Ma al peggio non c'è davvero mai fine. Tra gli indagati, vi sono anche cinque persone che risultavano nulla tenenti e avevano persino presentato la domanda per ottenere il reddito di cittadinanza. L'adulterazione del carburante avveniva in Slovenia e da lì partivano le autocisterne cariche e dirette al nostro paese. I camionisti erano provvisti di una documentazione fiscale falsa, che gli stessi distruggevano non appena varcato il confine e la sostituivano con quella di accompagnamento prevista per coprire il restante tragitto.

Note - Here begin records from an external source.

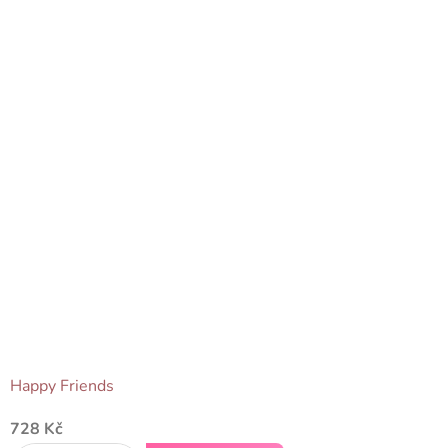
Happy Friends
728 Kč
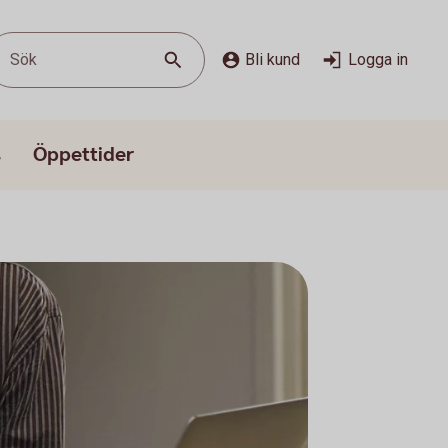
Sök
Bli kund
Logga in
s
Öppettider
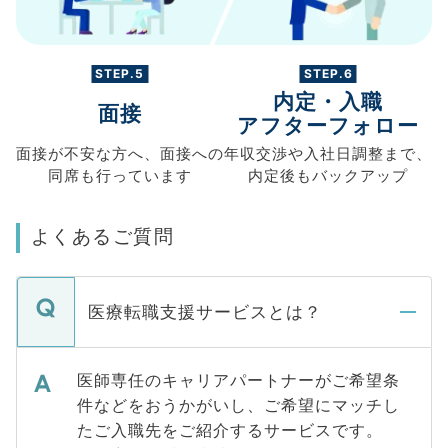
STEP.5
STEP.6
内定・入職
面接
アフターフォロー
面接が不安な方へ、
面接への
年収交渉や
入社日調整まで、
同席も
行っています
内定後もバックアップ
よくあるご質問
医療転職支援サービスとは？
医師専任のキャリアパートナーがご希望条
件などをおうかがいし、ご希望にマッチし
たご入職先をご紹介するサービスです。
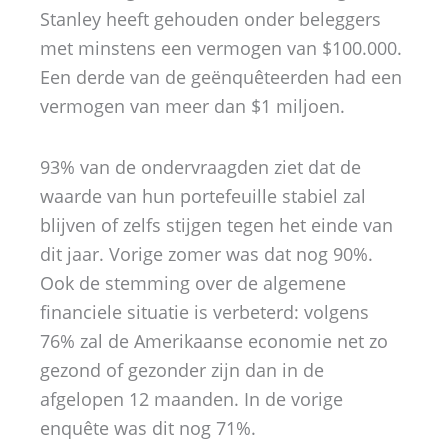
Stanley heeft gehouden onder beleggers
met minstens een vermogen van $100.000.
Een derde van de geënquêteerden had een
vermogen van meer dan $1 miljoen.
93% van de ondervraagden ziet dat de
waarde van hun portefeuille stabiel zal
blijven of zelfs stijgen tegen het einde van
dit jaar. Vorige zomer was dat nog 90%.
Ook de stemming over de algemene
financiele situatie is verbeterd: volgens
76% zal de Amerikaanse economie net zo
gezond of gezonder zijn dan in de
afgelopen 12 maanden. In de vorige
enquête was dit nog 71%.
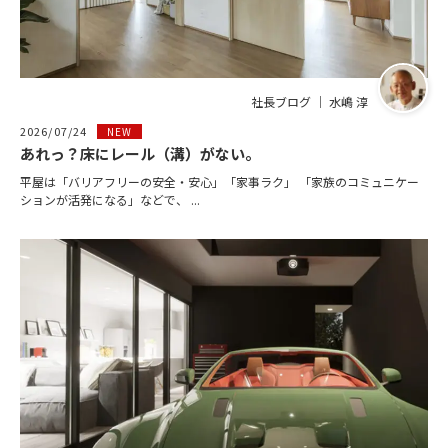
社長ブログ ｜ 水嶋 淳
2026/07/24
NEW
あれっ？床にレール（溝）がない。
平屋は「バリアフリーの安全・安心」「家事ラク」 「家族のコミュニケー
ションが活発になる」などで、 ...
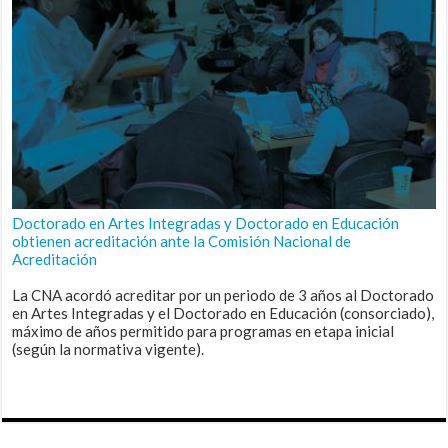
Doctorado en Artes Integradas y Doctorado en Educación
obtienen acreditación ante la Comisión Nacional de
Acreditación
La CNA acordó acreditar por un periodo de 3 años al Doctorado
en Artes Integradas y el Doctorado en Educación (consorciado),
máximo de años permitido para programas en etapa inicial
(según la normativa vigente).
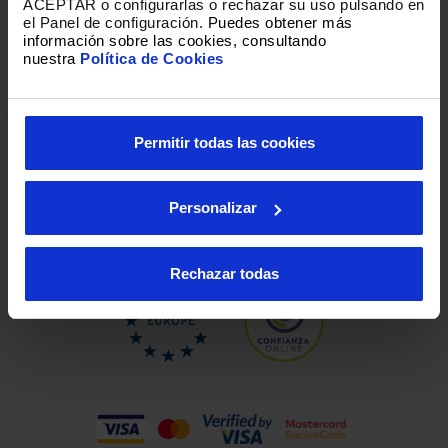
ACEPTAR o configurarlas o rechazar su uso pulsando en
el Panel de configuración.
Puedes obtener más
información sobre las cookies, consultando
nuestra
Política de Cookies
Loading
Permitir todas las cookies
Personalizar
Rechazar todas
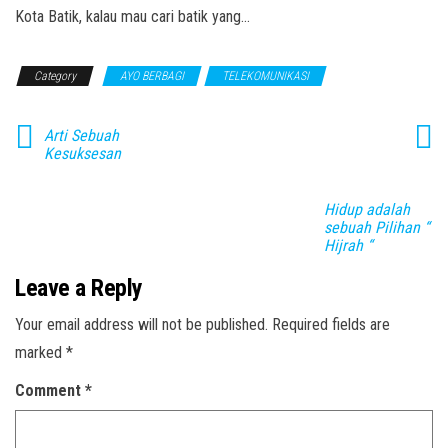
(
k
O
(
Kota Batik, kalau mau cari batik yang…
p
O
e
p
n
e
s
n
i
s
Category
AYO BERBAGI
TELEKOMUNIKASI
n
i
n
n
e
n
w
e
w
Arti Sebuah
w
i
w
Kesuksesan
n
i
d
n
o
d
w
o
)
w
Hidup adalah
)
sebuah Pilihan “
Hijrah “
Leave a Reply
Your email address will not be published.
Required fields are
marked
*
Comment
*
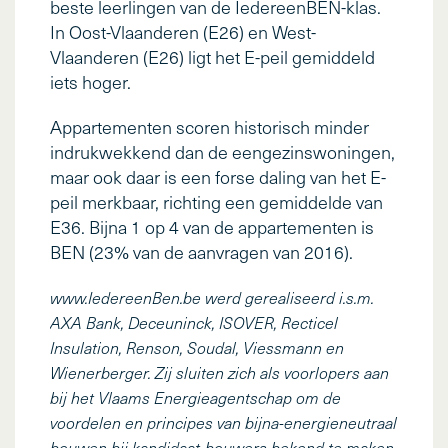
beste leerlingen van de IedereenBEN-klas.
In Oost-Vlaanderen (E26) en West-
Vlaanderen (E26) ligt het E-peil gemiddeld
iets hoger.
Appartementen scoren historisch minder
indrukwekkend dan de eengezinswoningen,
maar ook daar is een forse daling van het E-
peil merkbaar, richting een gemiddelde van
E36. Bijna 1 op 4 van de appartementen is
BEN (23% van de aanvragen van 2016).
www.IedereenBen.be werd gerealiseerd i.s.m.
AXA Bank, Deceuninck, ISOVER, Recticel
Insulation, Renson, Soudal, Viessmann en
Wienerberger. Zij sluiten zich als voorlopers aan
bij het Vlaams Energieagentschap om de
voordelen en principes van bijna-energieneutraal
bouwen bij kandidaat-bouwers bekend te maken.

In Italia lo smercio avveniva in un deposito petrolifero dell'hinterland milanese, dal quale il carburante veniva immesso in consumo, tramite distributori all'ingrosso. Un danno enorme, calcolato, solo in termini di accise in undici milioni di euro, mentre la perdita per il fisco è stata quantificata in quasi cento milioni di euro. Una piovra pronta a tutto pur di vivere nel lusso più sfrenato. Che ora però è stata decapitata dall'intervento delle fiamme gialle.